Here's what I'm embarrassed by, pundit-wise. I didn't take my own research on the correlation between population density and party vote share seriously enough. https://www.niskanencenter.org/the-density-divide-urbanization-polarization-and-populist-backlash/
I basically wrote a short book arguing for the relatively deterministic view that state-wide elections more or less come down to whether there are more voters inside or outside the 50/50 vote share population density line -- "the density divide."
Because density correlates so strongly with educational attainment, non-white population share, conservative vs. liberal personality (for whites), and regional economic vitality and all those things correlate with party preference, we should expect this division to be very sticky
So I wasn't exactly stunned that, say, attitudes about police brutality or the seriousness of Covid, etc. swiftly polarized. But my own mental model of the electorate basically predicted that my own ID-based tendencies would make it tough to believe others wouldn't come my way.

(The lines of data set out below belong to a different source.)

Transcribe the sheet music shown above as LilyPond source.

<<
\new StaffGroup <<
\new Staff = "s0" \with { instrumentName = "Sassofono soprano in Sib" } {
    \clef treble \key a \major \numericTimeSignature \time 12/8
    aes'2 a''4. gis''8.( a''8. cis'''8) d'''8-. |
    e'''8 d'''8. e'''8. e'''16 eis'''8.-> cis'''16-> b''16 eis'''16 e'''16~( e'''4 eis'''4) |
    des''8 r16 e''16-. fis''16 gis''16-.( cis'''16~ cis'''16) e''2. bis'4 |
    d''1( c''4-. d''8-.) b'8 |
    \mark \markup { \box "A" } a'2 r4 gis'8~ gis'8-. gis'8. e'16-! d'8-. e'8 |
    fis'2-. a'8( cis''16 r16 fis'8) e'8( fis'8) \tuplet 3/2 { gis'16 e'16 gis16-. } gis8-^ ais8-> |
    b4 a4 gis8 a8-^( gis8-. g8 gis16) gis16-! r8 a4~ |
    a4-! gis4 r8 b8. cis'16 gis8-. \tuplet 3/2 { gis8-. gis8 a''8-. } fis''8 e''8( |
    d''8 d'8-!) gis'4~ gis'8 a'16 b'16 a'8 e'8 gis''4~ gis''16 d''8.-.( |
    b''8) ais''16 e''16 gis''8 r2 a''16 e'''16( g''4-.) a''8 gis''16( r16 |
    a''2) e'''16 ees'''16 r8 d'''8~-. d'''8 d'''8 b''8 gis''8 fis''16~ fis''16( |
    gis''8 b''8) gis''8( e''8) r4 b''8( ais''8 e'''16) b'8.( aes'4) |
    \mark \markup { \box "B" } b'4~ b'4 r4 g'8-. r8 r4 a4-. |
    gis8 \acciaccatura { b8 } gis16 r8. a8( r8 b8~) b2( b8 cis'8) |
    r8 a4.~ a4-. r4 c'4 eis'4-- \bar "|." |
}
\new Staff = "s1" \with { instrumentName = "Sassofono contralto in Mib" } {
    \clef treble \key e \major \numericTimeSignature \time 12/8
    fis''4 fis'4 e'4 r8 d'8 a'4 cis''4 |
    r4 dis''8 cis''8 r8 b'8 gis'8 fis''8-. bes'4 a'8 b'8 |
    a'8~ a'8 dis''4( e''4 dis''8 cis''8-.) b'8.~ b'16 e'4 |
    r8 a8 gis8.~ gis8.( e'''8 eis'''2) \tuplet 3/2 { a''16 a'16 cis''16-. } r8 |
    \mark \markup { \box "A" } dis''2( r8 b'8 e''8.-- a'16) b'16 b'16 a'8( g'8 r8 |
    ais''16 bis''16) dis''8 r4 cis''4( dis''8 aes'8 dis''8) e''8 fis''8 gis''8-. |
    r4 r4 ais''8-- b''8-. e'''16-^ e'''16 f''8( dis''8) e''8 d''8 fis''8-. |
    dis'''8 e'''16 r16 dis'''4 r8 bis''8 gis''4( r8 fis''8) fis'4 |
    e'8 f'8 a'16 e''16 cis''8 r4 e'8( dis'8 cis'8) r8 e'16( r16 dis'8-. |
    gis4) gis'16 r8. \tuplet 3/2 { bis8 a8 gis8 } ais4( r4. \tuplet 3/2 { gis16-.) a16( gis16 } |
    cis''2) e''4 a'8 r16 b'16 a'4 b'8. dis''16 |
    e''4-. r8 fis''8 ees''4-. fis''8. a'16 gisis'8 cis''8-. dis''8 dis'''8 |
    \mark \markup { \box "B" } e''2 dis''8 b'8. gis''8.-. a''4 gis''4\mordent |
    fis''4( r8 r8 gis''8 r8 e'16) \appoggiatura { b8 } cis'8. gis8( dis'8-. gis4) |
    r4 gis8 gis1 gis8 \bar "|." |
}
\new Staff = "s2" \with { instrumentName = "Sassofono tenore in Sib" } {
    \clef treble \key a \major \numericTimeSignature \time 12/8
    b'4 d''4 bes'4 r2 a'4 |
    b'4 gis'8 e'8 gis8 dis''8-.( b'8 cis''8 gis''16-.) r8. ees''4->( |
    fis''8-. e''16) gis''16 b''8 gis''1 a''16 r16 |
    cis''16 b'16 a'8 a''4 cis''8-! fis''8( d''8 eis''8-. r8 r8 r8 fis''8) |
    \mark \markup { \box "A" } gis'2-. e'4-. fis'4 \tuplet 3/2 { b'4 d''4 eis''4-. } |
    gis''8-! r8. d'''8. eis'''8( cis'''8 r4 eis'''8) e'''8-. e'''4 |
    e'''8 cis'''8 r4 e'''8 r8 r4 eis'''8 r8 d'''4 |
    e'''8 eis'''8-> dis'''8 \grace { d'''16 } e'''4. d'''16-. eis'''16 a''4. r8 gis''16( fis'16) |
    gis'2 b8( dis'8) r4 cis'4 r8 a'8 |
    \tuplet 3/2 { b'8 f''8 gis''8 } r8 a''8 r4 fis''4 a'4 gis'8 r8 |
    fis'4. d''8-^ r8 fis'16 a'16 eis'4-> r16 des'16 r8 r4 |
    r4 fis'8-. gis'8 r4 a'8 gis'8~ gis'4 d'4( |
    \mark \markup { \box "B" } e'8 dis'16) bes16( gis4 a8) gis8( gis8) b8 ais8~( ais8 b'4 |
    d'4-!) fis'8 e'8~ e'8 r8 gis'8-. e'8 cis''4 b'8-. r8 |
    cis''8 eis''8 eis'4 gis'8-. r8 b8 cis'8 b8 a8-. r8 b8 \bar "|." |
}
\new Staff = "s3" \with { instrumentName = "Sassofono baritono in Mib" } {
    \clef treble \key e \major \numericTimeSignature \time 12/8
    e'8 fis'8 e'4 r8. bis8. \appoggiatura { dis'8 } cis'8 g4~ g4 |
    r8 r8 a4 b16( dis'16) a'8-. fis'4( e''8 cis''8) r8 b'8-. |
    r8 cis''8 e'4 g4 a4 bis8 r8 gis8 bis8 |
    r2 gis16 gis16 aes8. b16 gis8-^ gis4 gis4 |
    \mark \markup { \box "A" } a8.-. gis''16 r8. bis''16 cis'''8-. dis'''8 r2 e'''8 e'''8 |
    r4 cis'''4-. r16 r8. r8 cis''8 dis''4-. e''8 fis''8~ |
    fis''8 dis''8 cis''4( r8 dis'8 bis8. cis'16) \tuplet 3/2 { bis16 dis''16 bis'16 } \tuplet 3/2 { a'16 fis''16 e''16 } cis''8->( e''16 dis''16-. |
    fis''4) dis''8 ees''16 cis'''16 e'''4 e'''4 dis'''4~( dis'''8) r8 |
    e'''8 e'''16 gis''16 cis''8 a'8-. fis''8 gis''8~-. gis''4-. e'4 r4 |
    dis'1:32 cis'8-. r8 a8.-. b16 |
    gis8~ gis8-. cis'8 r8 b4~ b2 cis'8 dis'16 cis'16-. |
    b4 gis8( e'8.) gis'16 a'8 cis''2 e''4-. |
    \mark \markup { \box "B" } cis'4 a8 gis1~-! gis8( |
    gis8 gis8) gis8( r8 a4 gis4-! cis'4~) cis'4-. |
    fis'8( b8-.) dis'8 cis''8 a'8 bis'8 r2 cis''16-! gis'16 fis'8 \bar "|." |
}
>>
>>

I should have just taken what was actually clear--that there would be high turnout and suburbs were shifting a bit bluer--and just added up voters inside and outside a slightly nudged-out density divide, which would have put me at the conclusion that Biden should barely win.
Yet I thought he'd win by a bigger margin, even though I'd worked for over a year trying to explain why personality, education, inclination toward urbanizing migration, residential preference and party affiliation were all so durably correlated.
In short, it's awfully hard to be a Vulcan observer about something in which you've become a passionately invested participant. That your own Vulcan theory accurately predicts it doesn't much help.
"I was too right to see that I was so right" sounds like a weird humblebrag, but I'm seriously annoyed that I was effectively acting like my theory was a little wrong because at some level I simply hoped that the egregiousness of Trump's bullshit would break the polarized spell.